The lines you return must be all those in the data that hold the string "کانی".

INFORMATION PROVIDED -
■ ■ ■

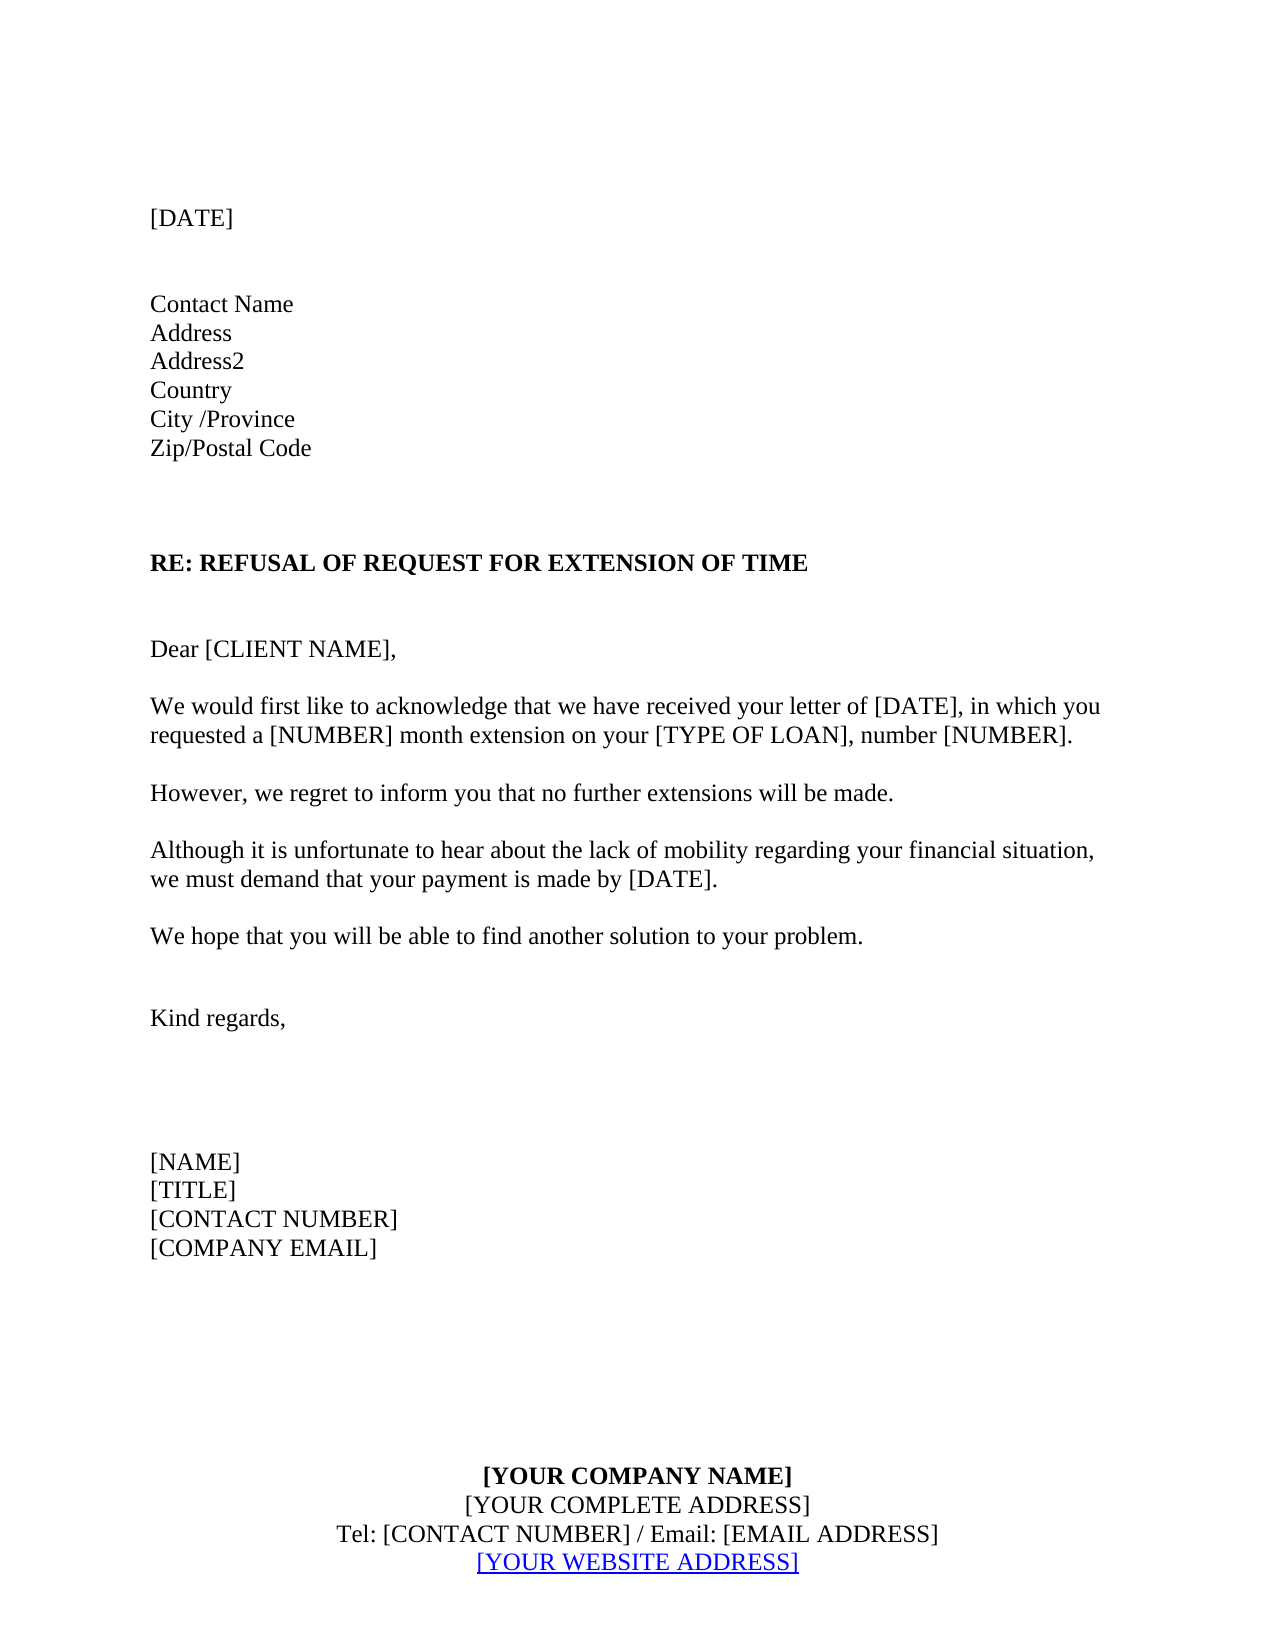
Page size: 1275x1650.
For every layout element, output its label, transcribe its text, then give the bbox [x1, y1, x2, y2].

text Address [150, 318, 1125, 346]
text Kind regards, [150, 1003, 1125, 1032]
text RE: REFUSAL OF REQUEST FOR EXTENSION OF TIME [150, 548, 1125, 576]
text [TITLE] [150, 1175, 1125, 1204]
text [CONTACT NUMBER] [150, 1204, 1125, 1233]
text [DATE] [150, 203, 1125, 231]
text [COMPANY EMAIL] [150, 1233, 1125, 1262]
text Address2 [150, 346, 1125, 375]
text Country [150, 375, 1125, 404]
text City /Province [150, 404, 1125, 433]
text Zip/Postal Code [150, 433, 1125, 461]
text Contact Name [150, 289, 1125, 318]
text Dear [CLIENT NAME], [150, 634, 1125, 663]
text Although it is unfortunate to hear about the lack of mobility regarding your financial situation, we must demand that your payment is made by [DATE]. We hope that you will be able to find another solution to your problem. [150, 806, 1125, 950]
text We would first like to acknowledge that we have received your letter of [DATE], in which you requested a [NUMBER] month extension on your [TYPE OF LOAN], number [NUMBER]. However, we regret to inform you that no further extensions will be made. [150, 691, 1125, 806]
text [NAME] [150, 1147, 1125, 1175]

■ ■ ■

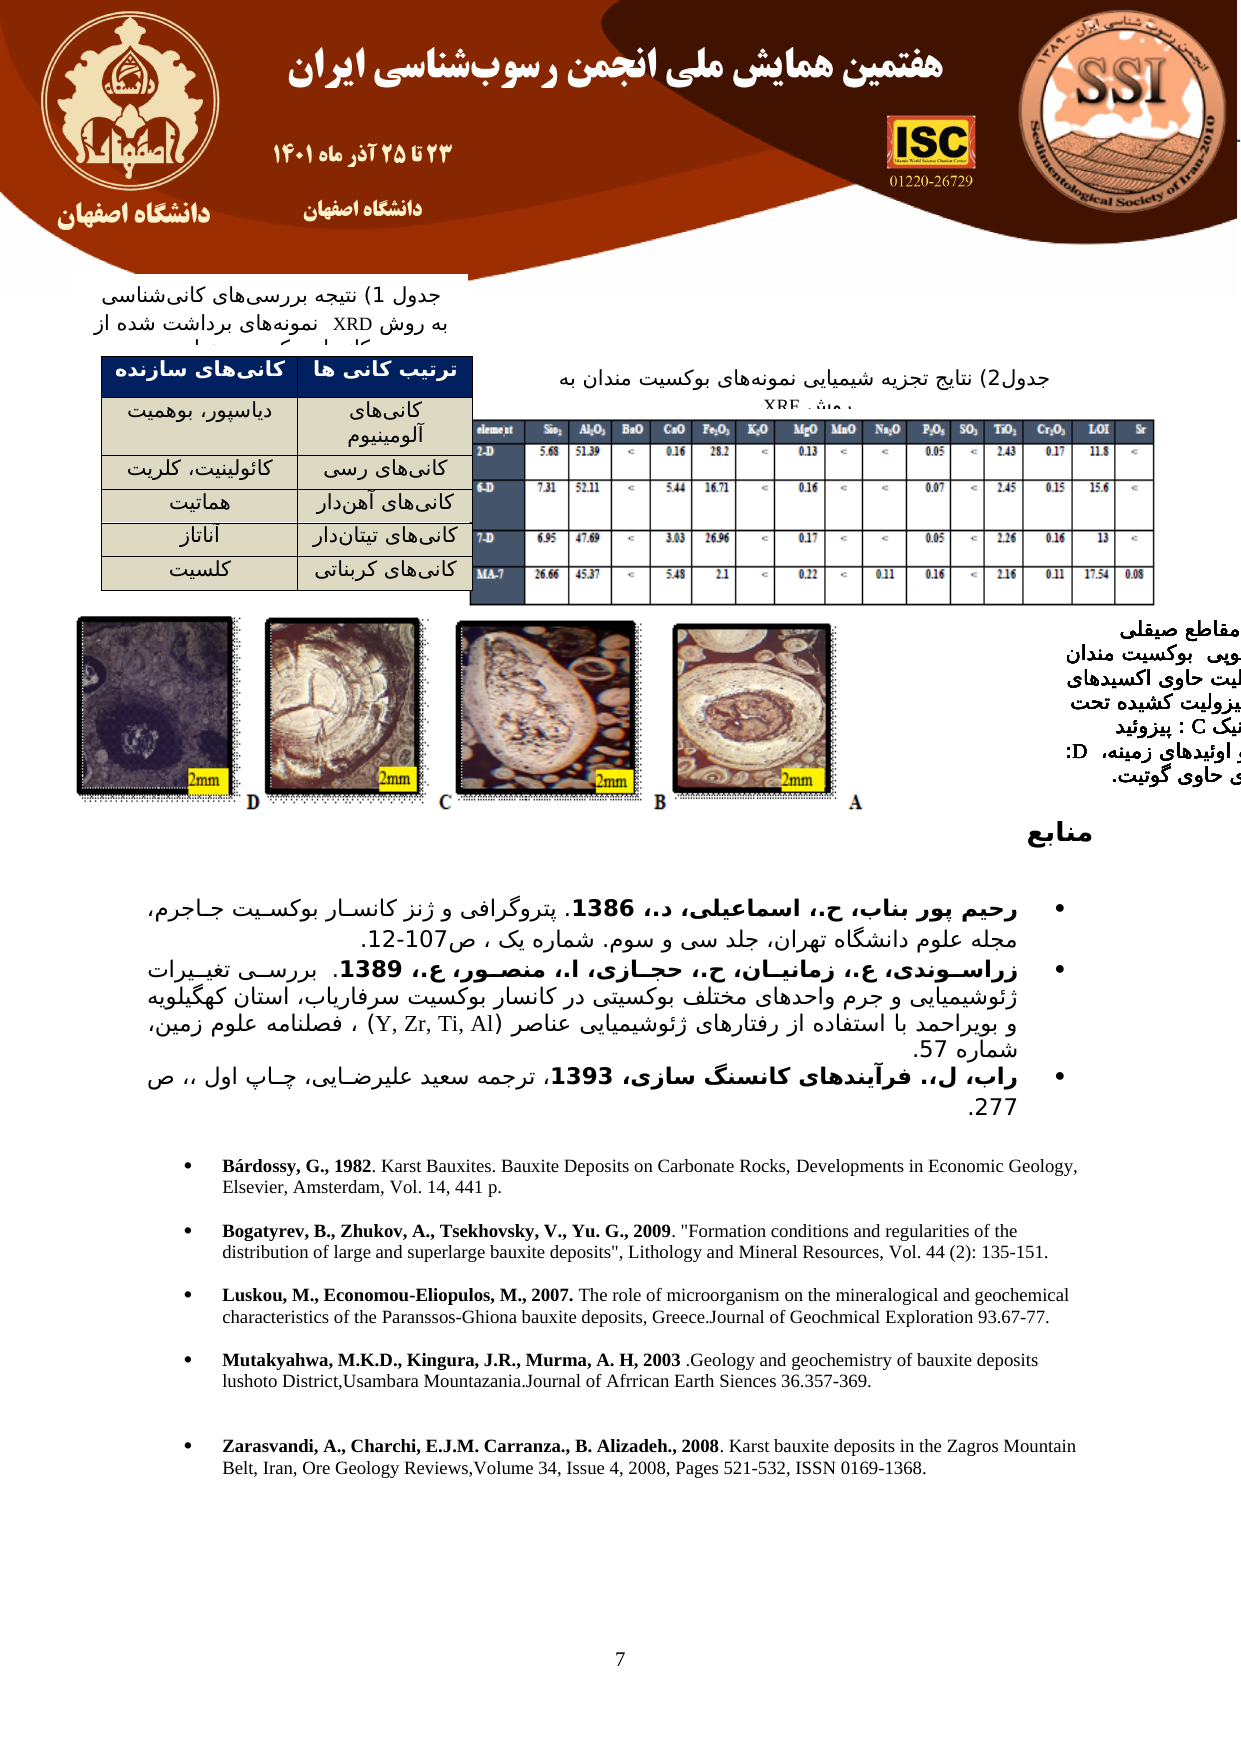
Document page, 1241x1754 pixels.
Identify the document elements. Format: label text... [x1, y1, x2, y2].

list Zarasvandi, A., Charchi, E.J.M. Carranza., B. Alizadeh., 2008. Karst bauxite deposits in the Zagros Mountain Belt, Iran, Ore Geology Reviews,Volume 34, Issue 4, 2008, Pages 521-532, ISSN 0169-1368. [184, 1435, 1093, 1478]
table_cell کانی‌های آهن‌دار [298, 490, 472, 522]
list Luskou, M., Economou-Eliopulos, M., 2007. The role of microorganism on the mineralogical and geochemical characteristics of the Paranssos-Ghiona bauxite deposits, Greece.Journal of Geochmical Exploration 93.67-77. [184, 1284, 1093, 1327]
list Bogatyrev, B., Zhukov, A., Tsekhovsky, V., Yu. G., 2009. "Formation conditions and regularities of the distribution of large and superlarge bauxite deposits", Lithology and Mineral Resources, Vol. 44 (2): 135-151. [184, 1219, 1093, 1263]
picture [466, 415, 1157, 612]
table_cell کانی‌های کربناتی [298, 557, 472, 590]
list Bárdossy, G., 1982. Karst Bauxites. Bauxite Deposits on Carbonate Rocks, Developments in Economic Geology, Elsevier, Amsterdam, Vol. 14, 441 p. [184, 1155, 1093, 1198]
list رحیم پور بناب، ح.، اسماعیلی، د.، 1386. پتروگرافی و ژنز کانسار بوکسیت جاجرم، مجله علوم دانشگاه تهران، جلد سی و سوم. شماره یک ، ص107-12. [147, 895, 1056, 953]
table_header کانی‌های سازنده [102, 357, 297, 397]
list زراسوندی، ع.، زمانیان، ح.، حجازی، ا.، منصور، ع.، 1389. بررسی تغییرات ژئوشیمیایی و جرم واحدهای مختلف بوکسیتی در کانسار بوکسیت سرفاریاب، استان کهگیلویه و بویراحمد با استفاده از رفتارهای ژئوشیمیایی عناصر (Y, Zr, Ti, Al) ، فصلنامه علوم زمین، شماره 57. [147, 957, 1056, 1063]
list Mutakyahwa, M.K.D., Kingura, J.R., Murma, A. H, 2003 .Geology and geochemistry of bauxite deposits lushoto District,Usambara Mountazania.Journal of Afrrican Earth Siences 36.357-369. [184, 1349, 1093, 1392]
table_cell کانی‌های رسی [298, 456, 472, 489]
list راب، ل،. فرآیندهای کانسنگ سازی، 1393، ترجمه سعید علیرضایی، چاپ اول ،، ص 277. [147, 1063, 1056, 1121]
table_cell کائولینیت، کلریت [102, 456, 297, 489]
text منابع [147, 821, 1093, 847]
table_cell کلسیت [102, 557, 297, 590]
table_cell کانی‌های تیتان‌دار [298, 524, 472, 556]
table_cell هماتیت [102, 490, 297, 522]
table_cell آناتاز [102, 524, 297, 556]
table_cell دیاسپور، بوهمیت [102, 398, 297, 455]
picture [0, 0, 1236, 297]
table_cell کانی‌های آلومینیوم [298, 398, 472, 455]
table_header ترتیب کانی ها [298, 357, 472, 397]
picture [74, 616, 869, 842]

■ ■ ■

RESULT OF THIS TASK -
table_cell کانی‌های آهن‌دار [298, 490, 472, 522]
table_cell کانی‌های کربناتی [298, 557, 472, 590]
table_header کانی‌های سازنده [102, 357, 297, 397]
table_cell کانی‌های رسی [298, 456, 472, 489]
table_cell کانی‌های تیتان‌دار [298, 524, 472, 556]
table_cell کانی‌های آلومینیوم [298, 398, 472, 455]
table_header ترتیب کانی ها [298, 357, 472, 397]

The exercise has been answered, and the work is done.